**Work order:** Show every line from the data below that includes "Ovary".

(Saved data entries)
[Start of Attachment]

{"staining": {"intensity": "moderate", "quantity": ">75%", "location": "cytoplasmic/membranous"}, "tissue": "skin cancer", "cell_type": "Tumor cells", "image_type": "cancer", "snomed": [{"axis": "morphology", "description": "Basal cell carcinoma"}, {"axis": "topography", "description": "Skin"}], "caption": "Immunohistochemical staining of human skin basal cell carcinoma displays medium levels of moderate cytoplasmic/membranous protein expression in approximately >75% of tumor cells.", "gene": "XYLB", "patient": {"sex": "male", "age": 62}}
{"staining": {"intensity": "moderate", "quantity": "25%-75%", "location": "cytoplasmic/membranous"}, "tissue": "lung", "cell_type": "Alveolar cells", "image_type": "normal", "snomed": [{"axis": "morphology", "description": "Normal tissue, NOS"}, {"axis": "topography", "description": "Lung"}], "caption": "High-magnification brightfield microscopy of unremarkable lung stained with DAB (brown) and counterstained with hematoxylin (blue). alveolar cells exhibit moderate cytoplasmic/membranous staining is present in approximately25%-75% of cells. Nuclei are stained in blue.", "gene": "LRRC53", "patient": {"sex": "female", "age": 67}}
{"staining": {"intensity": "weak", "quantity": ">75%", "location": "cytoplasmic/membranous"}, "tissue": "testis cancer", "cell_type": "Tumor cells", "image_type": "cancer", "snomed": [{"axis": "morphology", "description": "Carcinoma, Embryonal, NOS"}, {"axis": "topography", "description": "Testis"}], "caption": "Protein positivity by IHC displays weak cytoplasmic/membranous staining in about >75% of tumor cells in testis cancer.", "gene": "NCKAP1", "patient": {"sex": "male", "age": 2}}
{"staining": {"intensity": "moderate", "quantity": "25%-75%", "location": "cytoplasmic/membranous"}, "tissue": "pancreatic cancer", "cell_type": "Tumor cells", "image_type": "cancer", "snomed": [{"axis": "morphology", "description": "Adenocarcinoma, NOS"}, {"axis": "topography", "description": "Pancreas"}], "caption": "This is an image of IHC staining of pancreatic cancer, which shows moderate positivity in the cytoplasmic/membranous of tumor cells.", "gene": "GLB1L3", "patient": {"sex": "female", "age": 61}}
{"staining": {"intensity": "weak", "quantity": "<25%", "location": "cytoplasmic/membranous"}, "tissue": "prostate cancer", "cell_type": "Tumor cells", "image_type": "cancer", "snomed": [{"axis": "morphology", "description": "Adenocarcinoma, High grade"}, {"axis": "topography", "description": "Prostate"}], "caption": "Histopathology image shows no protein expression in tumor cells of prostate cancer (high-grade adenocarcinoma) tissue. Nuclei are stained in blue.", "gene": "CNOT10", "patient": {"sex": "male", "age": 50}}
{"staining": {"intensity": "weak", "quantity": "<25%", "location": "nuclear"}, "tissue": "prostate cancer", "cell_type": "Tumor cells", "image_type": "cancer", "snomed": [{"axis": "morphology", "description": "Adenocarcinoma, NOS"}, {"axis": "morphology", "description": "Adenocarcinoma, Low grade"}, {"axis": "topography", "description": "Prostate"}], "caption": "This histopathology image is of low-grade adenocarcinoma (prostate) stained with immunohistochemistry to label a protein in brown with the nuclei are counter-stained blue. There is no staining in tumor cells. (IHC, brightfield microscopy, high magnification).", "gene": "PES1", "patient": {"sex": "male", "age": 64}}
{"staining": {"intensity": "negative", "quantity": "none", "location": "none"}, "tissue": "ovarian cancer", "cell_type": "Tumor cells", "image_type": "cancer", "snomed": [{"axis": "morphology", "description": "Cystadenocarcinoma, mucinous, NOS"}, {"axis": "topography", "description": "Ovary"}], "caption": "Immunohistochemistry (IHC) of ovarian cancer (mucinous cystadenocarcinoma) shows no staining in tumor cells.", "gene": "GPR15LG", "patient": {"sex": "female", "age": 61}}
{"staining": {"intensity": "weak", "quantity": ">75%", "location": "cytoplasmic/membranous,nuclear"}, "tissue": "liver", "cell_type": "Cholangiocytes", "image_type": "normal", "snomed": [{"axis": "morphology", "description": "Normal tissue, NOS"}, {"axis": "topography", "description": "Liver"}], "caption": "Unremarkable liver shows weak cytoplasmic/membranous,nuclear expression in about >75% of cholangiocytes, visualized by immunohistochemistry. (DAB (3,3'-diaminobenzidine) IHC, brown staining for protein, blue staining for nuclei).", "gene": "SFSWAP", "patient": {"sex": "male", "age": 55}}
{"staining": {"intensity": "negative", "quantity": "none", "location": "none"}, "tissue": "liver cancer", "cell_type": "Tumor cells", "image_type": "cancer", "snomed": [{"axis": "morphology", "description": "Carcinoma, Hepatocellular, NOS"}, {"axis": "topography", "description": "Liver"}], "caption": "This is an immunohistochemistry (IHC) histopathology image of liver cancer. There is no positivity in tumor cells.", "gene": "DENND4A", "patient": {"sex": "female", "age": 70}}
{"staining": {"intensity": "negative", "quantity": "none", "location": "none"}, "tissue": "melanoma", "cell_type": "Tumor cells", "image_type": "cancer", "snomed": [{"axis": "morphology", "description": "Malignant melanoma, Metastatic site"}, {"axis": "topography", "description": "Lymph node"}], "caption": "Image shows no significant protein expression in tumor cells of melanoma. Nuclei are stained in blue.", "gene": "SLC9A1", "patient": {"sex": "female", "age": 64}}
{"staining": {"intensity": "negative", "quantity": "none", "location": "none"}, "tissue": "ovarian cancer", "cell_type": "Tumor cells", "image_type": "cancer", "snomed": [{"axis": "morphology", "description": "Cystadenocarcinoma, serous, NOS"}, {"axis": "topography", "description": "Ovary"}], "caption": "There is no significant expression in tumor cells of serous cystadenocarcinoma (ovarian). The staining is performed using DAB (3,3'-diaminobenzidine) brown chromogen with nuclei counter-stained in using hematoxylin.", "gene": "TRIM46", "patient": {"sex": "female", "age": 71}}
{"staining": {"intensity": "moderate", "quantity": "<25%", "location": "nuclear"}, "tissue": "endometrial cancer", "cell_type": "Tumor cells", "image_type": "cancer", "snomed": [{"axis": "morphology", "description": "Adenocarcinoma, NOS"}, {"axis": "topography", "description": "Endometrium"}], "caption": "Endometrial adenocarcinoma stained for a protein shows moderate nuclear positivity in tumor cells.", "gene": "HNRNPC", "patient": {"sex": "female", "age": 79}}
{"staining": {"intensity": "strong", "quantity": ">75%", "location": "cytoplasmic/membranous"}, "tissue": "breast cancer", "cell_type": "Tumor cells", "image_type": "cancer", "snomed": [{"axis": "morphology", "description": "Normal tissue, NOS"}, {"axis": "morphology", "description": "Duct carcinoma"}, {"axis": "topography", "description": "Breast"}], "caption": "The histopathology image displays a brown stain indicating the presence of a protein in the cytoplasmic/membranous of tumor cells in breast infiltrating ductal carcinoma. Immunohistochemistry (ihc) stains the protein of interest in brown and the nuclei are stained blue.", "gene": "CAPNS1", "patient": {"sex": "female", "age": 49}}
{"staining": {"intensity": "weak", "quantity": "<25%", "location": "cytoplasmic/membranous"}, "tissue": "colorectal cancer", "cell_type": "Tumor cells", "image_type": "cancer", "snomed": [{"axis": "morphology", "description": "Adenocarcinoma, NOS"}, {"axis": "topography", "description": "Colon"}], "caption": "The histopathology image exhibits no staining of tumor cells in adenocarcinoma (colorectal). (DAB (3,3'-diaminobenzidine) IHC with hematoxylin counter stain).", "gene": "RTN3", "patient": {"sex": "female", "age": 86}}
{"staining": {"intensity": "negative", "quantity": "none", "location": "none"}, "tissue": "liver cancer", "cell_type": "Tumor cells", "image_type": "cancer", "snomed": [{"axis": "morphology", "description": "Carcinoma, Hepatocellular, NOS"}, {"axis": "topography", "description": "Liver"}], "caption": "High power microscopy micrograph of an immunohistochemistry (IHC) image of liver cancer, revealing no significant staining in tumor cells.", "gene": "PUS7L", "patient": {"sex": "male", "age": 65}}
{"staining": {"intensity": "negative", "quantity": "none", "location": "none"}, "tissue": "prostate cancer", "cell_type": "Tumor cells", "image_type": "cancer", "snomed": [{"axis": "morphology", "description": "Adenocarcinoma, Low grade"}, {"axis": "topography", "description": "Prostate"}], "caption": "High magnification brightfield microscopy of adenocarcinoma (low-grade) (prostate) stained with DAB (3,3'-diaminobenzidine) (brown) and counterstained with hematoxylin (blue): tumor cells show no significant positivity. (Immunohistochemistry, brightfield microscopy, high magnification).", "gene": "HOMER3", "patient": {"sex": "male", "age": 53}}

[End of Attachment]

**Answer space:**
{"staining": {"intensity": "negative", "quantity": "none", "location": "none"}, "tissue": "ovarian cancer", "cell_type": "Tumor cells", "image_type": "cancer", "snomed": [{"axis": "morphology", "description": "Cystadenocarcinoma, mucinous, NOS"}, {"axis": "topography", "description": "Ovary"}], "caption": "Immunohistochemistry (IHC) of ovarian cancer (mucinous cystadenocarcinoma) shows no staining in tumor cells.", "gene": "GPR15LG", "patient": {"sex": "female", "age": 61}}
{"staining": {"intensity": "negative", "quantity": "none", "location": "none"}, "tissue": "ovarian cancer", "cell_type": "Tumor cells", "image_type": "cancer", "snomed": [{"axis": "morphology", "description": "Cystadenocarcinoma, serous, NOS"}, {"axis": "topography", "description": "Ovary"}], "caption": "There is no significant expression in tumor cells of serous cystadenocarcinoma (ovarian). The staining is performed using DAB (3,3'-diaminobenzidine) brown chromogen with nuclei counter-stained in using hematoxylin.", "gene": "TRIM46", "patient": {"sex": "female", "age": 71}}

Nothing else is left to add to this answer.